In the software universe, a warm fuzzy place filled with flextime and endless rows of foosball tables, acquisitions are generally lovey-dovey affairs, gentle bondings that produce synergies and shareholder value and rivers of free fudge for all concerned. And then there’s Oracle’s acquisition of PeopleSoft, a hostile takeover so hostile, so rancorous, it may yet be broadcast on “WWF Raw.” When Oracle management first announced its unsolicited tender offer for its bitter rival in June 2003, the comments coming out of PeopleSoft’s Pleasanton, Calif., headquarters were anything but pleasant. The financial and human-resources software specialist had just announced that it would acquire ERP vendor J.D. Edwards for $1.8 billion, a deal that suddenly propelled PeopleSoft into the upper crust of the enterprise software strata (along with Microsoft, SAP, and Oracle).
But the irascible Craig Conway had little time to relish PeopleSoft’s new status. Within months, the PeopleSoft CEO found himself facing down Larry Ellison, his old boss at Oracle. Over the next year and a half, Conway desperately tried to fend off Ellison, tossing up every possible barrier, including poison pills, lawsuits, and antitrust investigations. He went public with the fight, too, disparaging Ellison in print and paying for full-page newspaper ads that highlighted deep customer concerns about the takeover bid. In one of those spreads, Glenn Marfell, HRMS manager at Fujitsu America, defiantly claimed that his company “would never move to an inferior Oracle product.” In the same ad, Bob Brobst, CIO at Alcon Labs, stated: “Having to convert to Oracle would cost us millions and millions of dollars without any benefit.”
Brobst is going to find out. Oracle’s $10.3 billion bid for PeopleSoft was completed in January, leaving Conway out of work and his former customers out on a limb. Interestingly, management at Fujitsu America says it is no longer making public statements about the Oracle acquisition. And Alcon has done something of an about-face, noting, “We are hopeful the merger will be beneficial to clients in the long run.”
Others are not so sanguine. Jack Kane, senior vice president and CFO of IDX Systems Corp., a midsize health-care software and services company, presided over an implementation of a PeopleSoft management suite—a rollout that was well under way when Oracle announced its bid for PeopleSoft. As for Oracle’s support of PeopleSoft products, Kane has no doubt that Oracle will continue to support the products. He just wonders what that support entails.

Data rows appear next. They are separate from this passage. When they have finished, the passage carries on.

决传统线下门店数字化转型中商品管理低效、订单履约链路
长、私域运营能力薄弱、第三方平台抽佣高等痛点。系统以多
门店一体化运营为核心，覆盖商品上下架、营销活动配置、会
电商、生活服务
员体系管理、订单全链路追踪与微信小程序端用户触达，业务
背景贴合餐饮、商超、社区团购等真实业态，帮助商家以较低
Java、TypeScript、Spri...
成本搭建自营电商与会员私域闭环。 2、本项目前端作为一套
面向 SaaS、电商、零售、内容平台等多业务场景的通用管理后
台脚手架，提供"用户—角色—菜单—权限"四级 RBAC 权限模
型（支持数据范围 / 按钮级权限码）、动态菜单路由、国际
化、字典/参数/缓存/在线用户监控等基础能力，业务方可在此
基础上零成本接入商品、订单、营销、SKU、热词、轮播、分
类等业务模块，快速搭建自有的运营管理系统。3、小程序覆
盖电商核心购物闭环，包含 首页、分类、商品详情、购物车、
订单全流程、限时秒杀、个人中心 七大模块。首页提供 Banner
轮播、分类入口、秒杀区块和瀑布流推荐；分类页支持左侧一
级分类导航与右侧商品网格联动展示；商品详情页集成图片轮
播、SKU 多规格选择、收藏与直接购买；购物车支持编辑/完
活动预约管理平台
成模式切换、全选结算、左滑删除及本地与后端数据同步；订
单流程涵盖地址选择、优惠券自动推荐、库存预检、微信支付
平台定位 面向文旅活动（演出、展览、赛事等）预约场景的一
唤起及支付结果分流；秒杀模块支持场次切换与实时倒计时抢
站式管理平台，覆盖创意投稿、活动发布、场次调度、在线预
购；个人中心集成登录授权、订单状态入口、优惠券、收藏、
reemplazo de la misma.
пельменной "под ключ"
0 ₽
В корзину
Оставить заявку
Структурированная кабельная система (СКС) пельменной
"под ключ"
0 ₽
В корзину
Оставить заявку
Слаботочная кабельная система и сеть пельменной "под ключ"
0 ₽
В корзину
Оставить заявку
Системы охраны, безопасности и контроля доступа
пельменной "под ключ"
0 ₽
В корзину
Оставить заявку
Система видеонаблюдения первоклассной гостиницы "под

Compounding user worries: in January, management at Redwood Shores, Calif.-based Oracle announced the company would lay off workers to pare costs from the acquisition. And despite assurances that Oracle thinks highly of PeopleSoft’s products—the company did end up paying a 65 percent premium over its initial bid—some industry watchers aren’t convinced. “When Ellison says, ‘We love PeopleSoft,’ he means he loves them as customers, not as PeopleSoft,” says Tony Rizzo, director of mergers-and-acquisitions research at technology research firm The 451 Group. “You can pretty much bet the Oracle game plan over the next 24 months will be to begin a hard-core effort to migrate those folks to Oracle.”